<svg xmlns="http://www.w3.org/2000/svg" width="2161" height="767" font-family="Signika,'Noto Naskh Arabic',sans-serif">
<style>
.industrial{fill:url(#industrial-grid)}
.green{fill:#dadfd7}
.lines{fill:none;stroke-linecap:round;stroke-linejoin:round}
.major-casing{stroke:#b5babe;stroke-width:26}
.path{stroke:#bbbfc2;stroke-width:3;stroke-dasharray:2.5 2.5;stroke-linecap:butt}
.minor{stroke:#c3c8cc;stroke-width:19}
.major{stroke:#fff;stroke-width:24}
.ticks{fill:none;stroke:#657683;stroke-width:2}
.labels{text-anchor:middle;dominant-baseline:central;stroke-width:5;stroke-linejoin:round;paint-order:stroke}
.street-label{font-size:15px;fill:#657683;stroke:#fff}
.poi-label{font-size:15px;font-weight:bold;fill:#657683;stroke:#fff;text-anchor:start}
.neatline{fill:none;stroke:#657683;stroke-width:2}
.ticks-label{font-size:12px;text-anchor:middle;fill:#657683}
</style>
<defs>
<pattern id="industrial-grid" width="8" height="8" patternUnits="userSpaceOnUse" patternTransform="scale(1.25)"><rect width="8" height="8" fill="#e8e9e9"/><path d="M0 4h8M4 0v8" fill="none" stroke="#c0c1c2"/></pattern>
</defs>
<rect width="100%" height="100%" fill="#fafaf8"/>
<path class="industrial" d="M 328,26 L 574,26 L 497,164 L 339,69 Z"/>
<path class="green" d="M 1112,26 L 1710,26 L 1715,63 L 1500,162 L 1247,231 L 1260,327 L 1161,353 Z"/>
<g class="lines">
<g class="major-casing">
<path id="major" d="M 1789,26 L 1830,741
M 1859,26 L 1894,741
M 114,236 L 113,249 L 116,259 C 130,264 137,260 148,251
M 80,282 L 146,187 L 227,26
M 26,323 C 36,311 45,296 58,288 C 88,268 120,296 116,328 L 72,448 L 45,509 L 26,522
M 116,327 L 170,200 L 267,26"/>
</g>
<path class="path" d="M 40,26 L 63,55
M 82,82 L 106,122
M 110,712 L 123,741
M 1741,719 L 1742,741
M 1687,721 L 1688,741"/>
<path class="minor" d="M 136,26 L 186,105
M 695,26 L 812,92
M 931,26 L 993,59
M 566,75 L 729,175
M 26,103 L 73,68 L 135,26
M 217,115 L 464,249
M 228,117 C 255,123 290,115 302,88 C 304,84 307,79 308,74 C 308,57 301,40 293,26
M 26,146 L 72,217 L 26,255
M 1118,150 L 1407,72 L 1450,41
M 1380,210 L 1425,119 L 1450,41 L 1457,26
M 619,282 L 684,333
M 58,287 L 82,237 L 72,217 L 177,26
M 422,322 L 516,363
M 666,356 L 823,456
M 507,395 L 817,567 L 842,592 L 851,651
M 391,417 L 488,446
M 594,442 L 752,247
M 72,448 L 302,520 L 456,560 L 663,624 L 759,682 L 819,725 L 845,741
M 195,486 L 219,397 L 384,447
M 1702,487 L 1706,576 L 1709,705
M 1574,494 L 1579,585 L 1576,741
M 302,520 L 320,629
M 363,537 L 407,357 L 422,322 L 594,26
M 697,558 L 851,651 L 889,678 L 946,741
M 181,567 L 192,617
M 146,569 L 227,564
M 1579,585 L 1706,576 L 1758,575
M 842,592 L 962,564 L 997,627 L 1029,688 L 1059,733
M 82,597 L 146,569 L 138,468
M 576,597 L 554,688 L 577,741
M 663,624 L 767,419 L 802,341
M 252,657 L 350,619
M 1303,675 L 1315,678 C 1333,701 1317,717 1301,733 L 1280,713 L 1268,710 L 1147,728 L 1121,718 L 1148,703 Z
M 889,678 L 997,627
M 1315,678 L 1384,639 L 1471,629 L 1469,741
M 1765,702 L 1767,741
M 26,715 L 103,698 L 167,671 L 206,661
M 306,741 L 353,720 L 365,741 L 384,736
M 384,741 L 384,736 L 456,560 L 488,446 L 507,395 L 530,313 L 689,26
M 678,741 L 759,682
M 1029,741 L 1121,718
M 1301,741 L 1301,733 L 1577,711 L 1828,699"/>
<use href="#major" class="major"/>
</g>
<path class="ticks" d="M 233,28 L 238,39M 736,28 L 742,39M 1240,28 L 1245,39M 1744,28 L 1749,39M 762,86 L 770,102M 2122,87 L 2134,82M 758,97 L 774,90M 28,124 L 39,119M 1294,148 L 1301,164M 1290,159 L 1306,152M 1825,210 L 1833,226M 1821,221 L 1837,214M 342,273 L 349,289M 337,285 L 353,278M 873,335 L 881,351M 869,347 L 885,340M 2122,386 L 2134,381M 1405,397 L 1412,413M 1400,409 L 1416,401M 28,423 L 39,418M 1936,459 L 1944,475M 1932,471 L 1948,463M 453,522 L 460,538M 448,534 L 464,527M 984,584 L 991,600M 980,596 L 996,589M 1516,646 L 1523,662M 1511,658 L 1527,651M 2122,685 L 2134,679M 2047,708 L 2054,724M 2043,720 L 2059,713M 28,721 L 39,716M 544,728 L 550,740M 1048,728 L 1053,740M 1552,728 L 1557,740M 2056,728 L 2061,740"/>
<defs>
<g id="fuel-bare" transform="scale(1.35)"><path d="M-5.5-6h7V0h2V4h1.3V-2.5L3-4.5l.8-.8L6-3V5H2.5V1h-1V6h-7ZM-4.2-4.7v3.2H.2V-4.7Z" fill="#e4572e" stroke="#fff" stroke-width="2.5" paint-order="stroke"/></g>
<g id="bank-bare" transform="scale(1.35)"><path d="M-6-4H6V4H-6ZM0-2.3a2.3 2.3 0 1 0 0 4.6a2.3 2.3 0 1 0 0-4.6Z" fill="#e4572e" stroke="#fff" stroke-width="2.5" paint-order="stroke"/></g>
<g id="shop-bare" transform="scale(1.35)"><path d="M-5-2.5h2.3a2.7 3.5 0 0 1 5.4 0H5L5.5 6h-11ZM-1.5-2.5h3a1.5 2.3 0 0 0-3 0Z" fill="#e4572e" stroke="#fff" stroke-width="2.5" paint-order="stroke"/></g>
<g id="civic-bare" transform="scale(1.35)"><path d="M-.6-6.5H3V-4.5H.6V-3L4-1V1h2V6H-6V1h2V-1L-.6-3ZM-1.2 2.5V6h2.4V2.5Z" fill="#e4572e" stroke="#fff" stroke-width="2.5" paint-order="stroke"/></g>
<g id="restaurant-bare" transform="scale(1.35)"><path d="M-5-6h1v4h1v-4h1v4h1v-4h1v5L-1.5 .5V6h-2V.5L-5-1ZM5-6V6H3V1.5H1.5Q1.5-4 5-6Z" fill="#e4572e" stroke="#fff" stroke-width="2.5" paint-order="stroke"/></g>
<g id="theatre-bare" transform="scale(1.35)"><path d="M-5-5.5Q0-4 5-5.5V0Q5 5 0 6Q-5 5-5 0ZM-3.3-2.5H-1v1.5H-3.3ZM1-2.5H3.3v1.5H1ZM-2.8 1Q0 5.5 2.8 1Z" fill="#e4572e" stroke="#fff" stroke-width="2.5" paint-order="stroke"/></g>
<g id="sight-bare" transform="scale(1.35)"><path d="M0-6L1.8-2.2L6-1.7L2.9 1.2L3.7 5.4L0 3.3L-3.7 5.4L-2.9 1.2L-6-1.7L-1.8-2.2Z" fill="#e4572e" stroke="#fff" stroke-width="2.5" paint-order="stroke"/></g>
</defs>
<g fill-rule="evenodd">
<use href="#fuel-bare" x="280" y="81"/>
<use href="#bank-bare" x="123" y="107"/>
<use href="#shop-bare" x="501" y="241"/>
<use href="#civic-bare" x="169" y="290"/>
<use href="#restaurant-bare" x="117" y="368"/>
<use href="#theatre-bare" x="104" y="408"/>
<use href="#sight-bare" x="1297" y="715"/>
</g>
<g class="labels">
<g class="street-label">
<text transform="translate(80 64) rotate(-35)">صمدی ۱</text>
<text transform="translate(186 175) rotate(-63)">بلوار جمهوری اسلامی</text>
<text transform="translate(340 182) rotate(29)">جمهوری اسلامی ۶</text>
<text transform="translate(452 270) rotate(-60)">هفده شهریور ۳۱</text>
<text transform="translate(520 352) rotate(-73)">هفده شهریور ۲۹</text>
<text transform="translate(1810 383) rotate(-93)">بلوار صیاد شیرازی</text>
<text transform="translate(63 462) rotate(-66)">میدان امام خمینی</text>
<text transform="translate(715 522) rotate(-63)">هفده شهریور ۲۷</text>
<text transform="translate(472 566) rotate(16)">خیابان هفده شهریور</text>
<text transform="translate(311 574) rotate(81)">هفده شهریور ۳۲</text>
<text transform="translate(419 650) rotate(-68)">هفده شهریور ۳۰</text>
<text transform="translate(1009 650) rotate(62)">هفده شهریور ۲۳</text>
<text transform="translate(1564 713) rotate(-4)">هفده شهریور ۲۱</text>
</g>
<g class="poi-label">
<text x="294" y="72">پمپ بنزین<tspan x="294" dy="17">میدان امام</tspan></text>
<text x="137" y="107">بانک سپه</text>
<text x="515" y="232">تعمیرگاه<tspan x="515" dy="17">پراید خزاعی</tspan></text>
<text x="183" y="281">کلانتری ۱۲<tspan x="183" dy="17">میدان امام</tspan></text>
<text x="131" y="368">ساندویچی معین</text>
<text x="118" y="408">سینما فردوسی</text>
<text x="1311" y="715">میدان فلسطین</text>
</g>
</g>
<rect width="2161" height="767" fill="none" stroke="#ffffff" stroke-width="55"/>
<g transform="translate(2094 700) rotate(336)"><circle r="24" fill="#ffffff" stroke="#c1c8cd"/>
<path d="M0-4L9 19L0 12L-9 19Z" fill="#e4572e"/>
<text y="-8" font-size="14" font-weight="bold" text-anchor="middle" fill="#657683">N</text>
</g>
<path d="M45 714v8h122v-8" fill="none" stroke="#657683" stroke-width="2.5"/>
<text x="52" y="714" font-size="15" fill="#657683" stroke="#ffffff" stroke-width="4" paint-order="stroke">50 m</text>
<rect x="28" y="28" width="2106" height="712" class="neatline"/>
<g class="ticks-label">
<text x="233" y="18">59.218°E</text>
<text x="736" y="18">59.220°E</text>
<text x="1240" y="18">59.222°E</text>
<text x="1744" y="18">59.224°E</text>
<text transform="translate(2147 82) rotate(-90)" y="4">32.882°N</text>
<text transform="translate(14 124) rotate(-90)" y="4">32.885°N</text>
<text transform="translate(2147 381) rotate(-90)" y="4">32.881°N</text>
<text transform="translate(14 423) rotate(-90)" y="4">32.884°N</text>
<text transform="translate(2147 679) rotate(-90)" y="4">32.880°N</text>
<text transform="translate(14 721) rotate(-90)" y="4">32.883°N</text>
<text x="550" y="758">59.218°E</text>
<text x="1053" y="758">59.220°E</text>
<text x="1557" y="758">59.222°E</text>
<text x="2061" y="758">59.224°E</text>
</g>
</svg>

•••••

* [Description of the task]: How many lines in the listing above contain "size"? Give the number and nothing else.

* [Response box]: 5